- WORK REQUIRED
Locate each line in the listing below that contains the word "Četiri" and copy those lines. Letter case must match.

- PROVIDED DATA
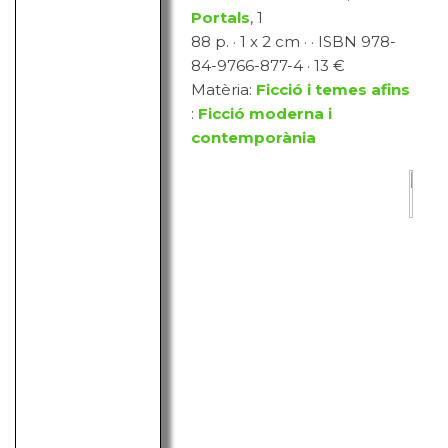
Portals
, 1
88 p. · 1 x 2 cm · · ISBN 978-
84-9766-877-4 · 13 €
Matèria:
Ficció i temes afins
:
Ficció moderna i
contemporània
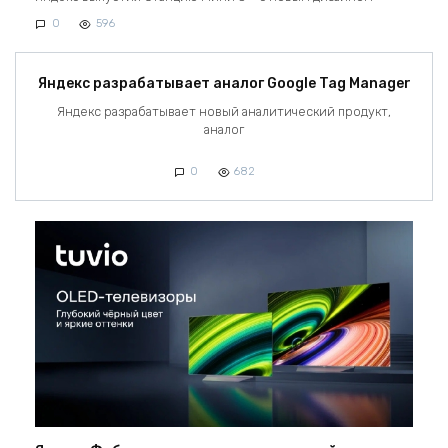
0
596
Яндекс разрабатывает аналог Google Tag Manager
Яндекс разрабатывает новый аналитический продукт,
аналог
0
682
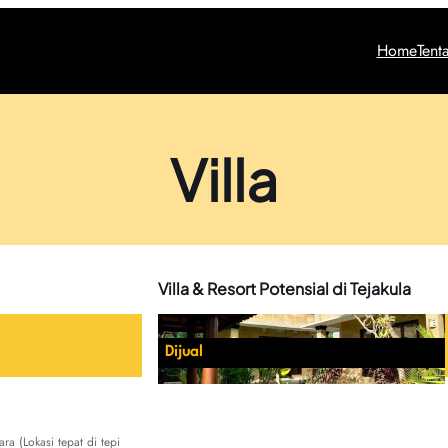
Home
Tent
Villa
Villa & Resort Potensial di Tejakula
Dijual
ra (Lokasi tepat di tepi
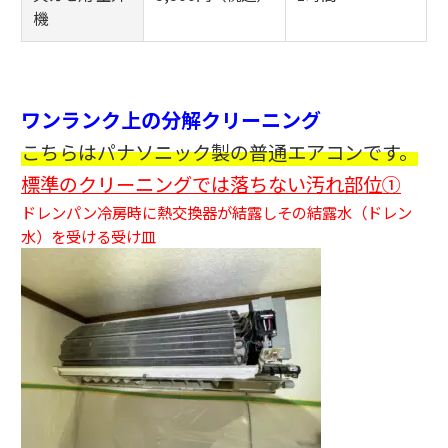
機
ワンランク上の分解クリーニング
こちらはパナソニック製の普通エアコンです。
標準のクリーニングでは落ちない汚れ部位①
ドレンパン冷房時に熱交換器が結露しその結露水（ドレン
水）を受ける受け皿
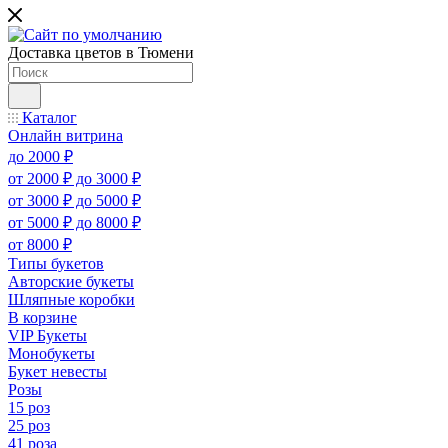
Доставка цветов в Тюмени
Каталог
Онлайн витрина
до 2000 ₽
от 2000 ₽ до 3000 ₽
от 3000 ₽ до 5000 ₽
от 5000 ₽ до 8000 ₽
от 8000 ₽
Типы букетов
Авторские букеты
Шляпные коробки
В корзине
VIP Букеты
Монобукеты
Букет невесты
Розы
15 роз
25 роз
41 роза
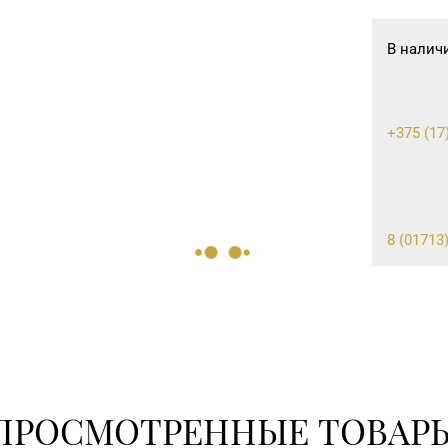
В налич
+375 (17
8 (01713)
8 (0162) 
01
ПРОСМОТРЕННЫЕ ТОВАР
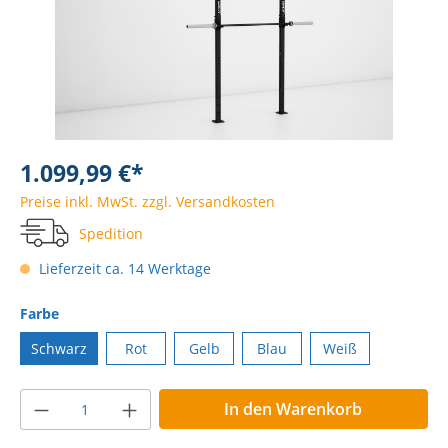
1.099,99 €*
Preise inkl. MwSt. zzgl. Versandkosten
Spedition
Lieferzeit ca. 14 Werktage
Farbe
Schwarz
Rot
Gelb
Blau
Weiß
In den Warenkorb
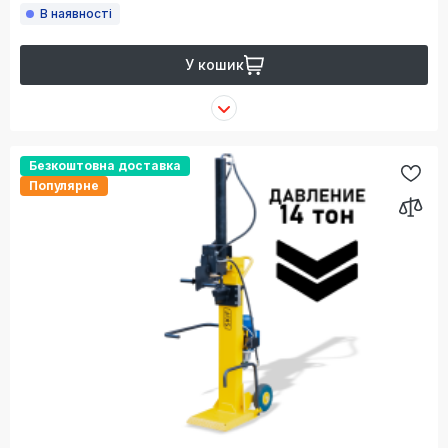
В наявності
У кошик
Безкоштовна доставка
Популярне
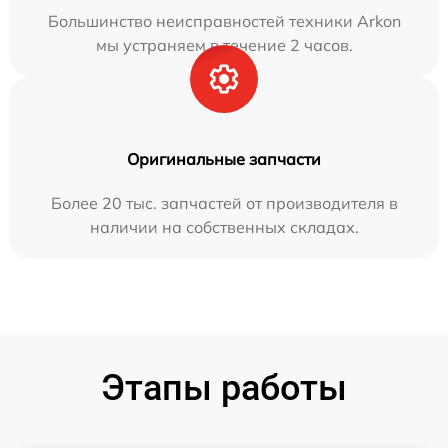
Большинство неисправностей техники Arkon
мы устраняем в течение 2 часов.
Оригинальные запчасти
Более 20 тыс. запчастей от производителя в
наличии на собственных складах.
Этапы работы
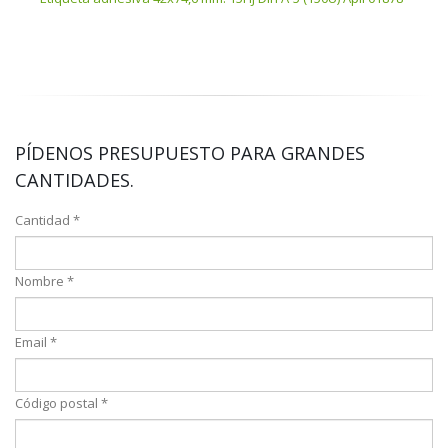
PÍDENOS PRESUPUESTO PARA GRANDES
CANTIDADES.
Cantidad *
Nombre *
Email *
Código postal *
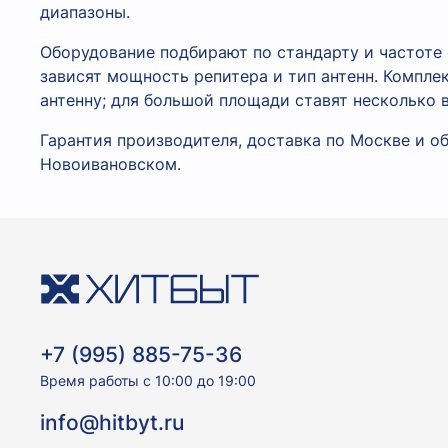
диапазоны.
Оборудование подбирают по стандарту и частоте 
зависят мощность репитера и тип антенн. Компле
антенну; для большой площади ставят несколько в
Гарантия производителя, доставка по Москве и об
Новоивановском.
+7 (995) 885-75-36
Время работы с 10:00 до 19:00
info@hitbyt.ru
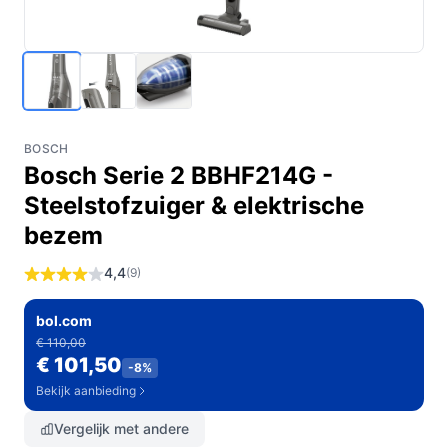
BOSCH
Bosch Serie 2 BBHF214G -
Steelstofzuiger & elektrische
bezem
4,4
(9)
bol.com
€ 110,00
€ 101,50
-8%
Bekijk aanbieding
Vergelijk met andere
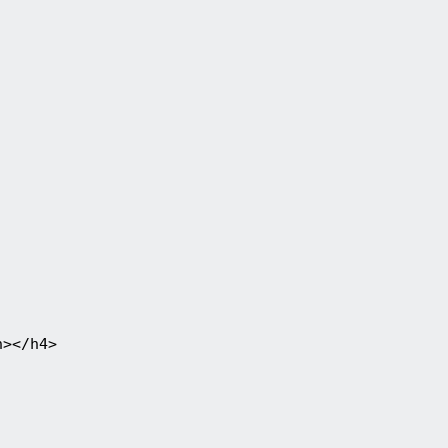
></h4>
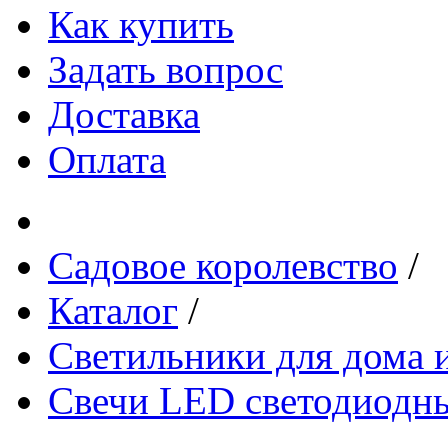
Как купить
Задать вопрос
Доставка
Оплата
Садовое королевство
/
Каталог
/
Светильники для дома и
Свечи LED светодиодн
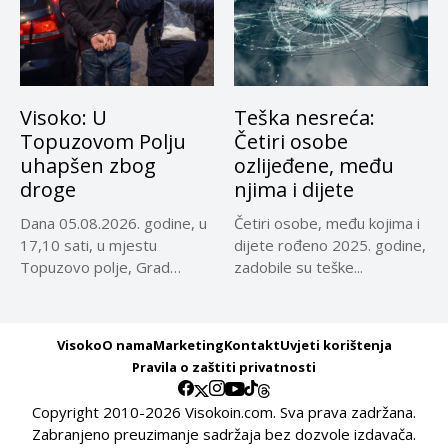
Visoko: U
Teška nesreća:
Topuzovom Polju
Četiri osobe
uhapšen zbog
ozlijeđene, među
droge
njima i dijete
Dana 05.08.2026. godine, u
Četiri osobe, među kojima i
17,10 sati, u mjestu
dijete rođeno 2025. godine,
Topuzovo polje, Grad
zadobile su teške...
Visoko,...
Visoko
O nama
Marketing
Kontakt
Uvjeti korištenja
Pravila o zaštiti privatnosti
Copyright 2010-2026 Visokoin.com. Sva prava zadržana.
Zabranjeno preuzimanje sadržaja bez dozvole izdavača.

- SOLUTION TO THE EXERCISE
Četiri osobe
Četiri osobe, među kojima i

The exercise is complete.